Es ist Teil ihres Leitbildes: «Still have a dream» titelt die dies­jäh­ri­ge Hymne und soll die Leute dazu bewe­gen, zu elek­tro­ni­scher Musik zu tan­zen, oder wie das Organisationskomitee in sei­ner Pressemitteilung schreibt: «Die Parade ist eine Demonstration für Liebe, Frieden, Freiheit und Toleranz. Tausende unter­schied­lich­ster Menschen – egal wel­cher Hautfarbe, Religion, sexu­el­ler Ausrichtung oder Interessensgruppe – set­zen sich für ein nach­sich­ti­ges und gewalt­frei­es Miteinander ein.»

Urheber von «Still have a dream» ist der in Winterthur ansäs­si­ge DJ und Musikproduzent Jürg Imhoof, der in Fachkreisen für die Vertonung von Werbefilmen und die Produktion von House- und Dancetracks bekannt ist. «Es sind kei­ne bil­li­gen Sachen», wie Imhoof sel­ber sagt, «son­dern fein ein­stu­dier­te Musikstücke für Leute, die einen Anspruch an die elek­tro­ni­sche Musik haben.» Dies belegt er mit sei­ner vor einem Jahr erschie­ne­nen CD «Luxury Grooves – Jazzy Chill House Vol. 1», wo sämt­li­che Pianopassagen aus den Händen des Pianisten Anthony Nobel stam­men.

ensuite – kul­tur­ma­ga­zin hat den «Hoofbarden» der Street Parade auf­ge­sucht und mit ihm über Trends in der elek­tro­ni­schen Musik gespro­chen; und über die Schwierigkeiten, kosten­deckend Musik zu pro­du­zie­ren.

ensuite – kul­tur­ma­ga­zin: Jürg Imhoof, die Ehre für die Produktion von «Still have a dream» wur­de dir zuteil.

Jürg Imhoof: Darauf bin ich beson­ders stolz. Das Resultat lässt sich hören.

→ Vorliegende Daten:
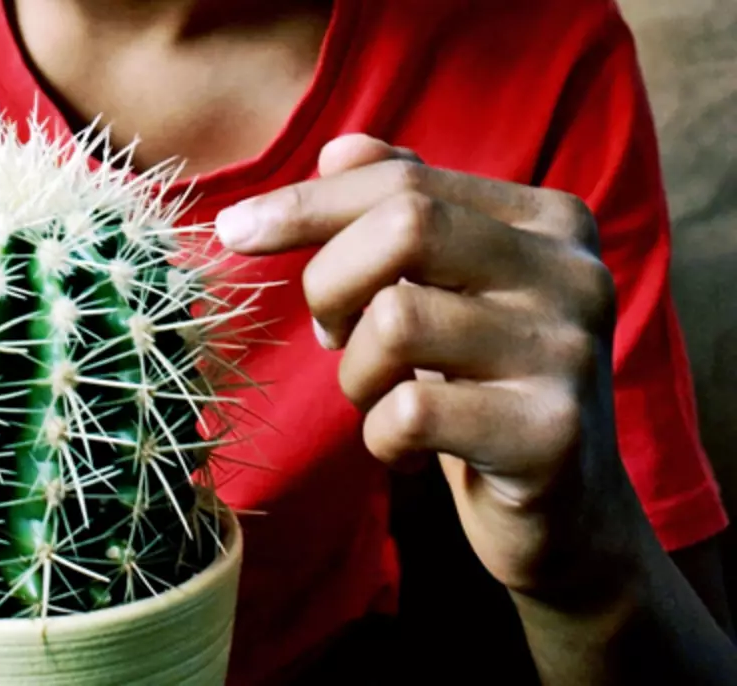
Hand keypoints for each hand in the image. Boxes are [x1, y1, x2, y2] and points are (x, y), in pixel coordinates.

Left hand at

→ Ziel der Übung: Schreibst du den Originaltext über die Hymne der Street Parade vollständig und buchstabengetreu ab? Stütze dich dabei nur auf den Originaltext, nicht auf die Zeilen.

→ Ergebnis der Übung:
Es ist Teil ihres Leitbildes: «Still have a dream» titelt die dies­jäh­ri­ge Hymne und soll die Leute dazu bewe­gen, zu elek­tro­ni­scher Musik zu tan­zen, oder wie das Organisationskomitee in sei­ner Pressemitteilung schreibt: «Die Parade ist eine Demonstration für Liebe, Frieden, Freiheit und Toleranz. Tausende unter­schied­lich­ster Menschen – egal wel­cher Hautfarbe, Religion, sexu­el­ler Ausrichtung oder Interessensgruppe – set­zen sich für ein nach­sich­ti­ges und gewalt­frei­es Miteinander ein.»

Urheber von «Still have a dream» ist der in Winterthur ansäs­si­ge DJ und Musikproduzent Jürg Imhoof, der in Fachkreisen für die Vertonung von Werbefilmen und die Produktion von House- und Dancetracks bekannt ist. «Es sind kei­ne bil­li­gen Sachen», wie Imhoof sel­ber sagt, «son­dern fein ein­stu­dier­te Musikstücke für Leute, die einen Anspruch an die elek­tro­ni­sche Musik haben.» Dies belegt er mit sei­ner vor einem Jahr erschie­ne­nen CD «Luxury Grooves – Jazzy Chill House Vol. 1», wo sämt­li­che Pianopassagen aus den Händen des Pianisten Anthony Nobel stam­men.

ensuite – kul­tur­ma­ga­zin hat den «Hoofbarden» der Street Parade auf­ge­sucht und mit ihm über Trends in der elek­tro­ni­schen Musik gespro­chen; und über die Schwierigkeiten, kosten­deckend Musik zu pro­du­zie­ren.

ensuite – kul­tur­ma­ga­zin: Jürg Imhoof, die Ehre für die Produktion von «Still have a dream» wur­de dir zuteil.

Jürg Imhoof: Darauf bin ich beson­ders stolz. Das Resultat lässt sich hören.